Laboratory diagnosis of rabies is essential to guide control programs, epidemiologic surveys, and prophylactic measures (2). Among the laboratory tests recommended by the World Health Organization (WHO), the fluorescent antibody test (FAT) is the accepted standard for rabies diagnosis (1). Although rabies virus antigens can be detected in decomposed samples, FAT is less effective when such samples are tested. In those cases, polymerase chain reaction (PCR) can provide better results (3). Since the degree of decomposition at which FAT starts to become ineffective is unknown (4), when smears from decomposed samples are made for FAT, a suspension of the same brain tissues should be made in the appropriate diluents for the mouse inoculation test (MIT), cell culture, or reverse transcription–polymerase chain reaction (RT-PCR) (2). However, if all test results are negative, rabies cannot be ruled out because of the condition of the sample.

On February 28, in the city of Carbonita, Minas Gerais State, in southeastern Brazil, a 62-year-old man was bitten by a bat on the right ankle. Approximately 50 days later, his leg began to feel numb, and he experienced a continuous headache, pain at the site of the bite, convulsions, frequent urge to clear his throat, hiccups, nausea, difficulty in swallowing, dry lips, slightly elevated body temperature (37°C–37.5°C), paralysis of superior and inferior left limbs, shaking, and hallucinations. On May 4, 16 days after clinical manifestations began, the patient died; the cause of death was registered as a cerebral vascular accident. One month later, the body was exhumed to obtain a sample from the central nervous system (CNS), which was sent to Instituto Pasteur, São Paulo, registered as sample 5341 M/04 and tested by FAT, MIT, and RT-PCR.
+++++
● Work to complete
A) Please copy the rabies passage between "On February 28, in" and "MIT, and RT-PCR.", inclusive, substituting "Pasteur Institute" for "Instituto Pasteur".
B) According to the rabies passage, how long after the bat bite did the man's leg begin to feel numb?
You won't need the listing.

● Supplied data
+++++
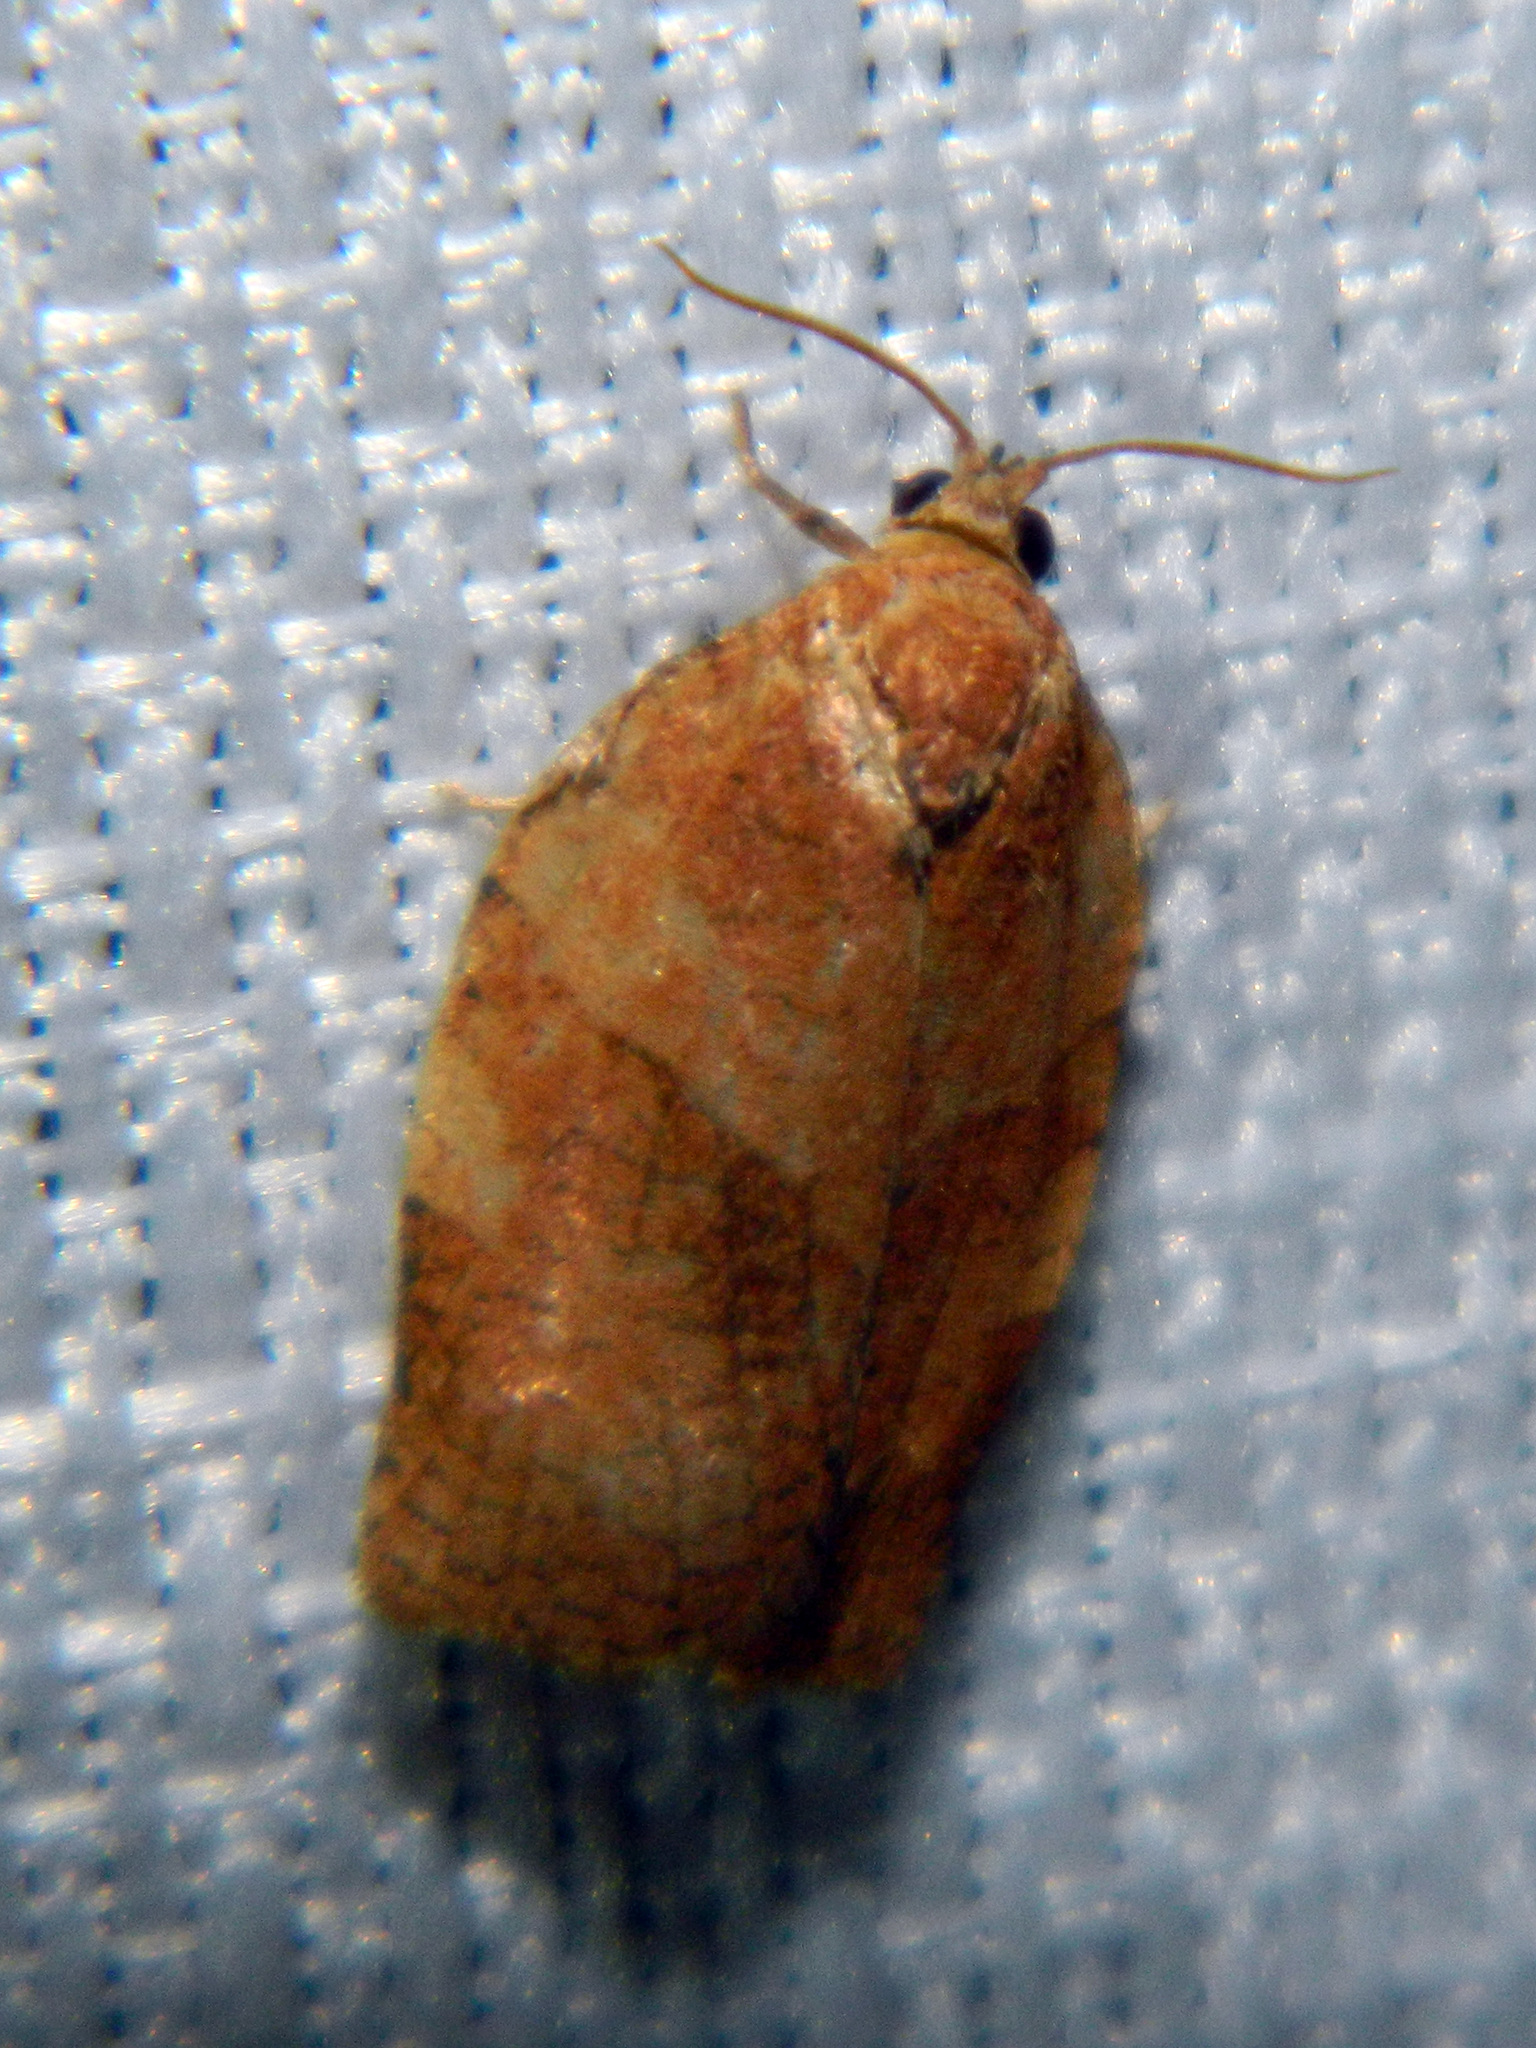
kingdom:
+++++
● Expected outputs
A)
On February 28, in the city of Carbonita, Minas Gerais State, in southeastern Brazil, a 62-year-old man was bitten by a bat on the right ankle. Approximately 50 days later, his leg began to feel numb, and he experienced a continuous headache, pain at the site of the bite, convulsions, frequent urge to clear his throat, hiccups, nausea, difficulty in swallowing, dry lips, slightly elevated body temperature (37°C–37.5°C), paralysis of superior and inferior left limbs, shaking, and hallucinations. On May 4, 16 days after clinical manifestations began, the patient died; the cause of death was registered as a cerebral vascular accident. One month later, the body was exhumed to obtain a sample from the central nervous system (CNS), which was sent to Pasteur Institute, São Paulo, registered as sample 5341 M/04 and tested by FAT, MIT, and RT-PCR.

B) Approximately 50 days.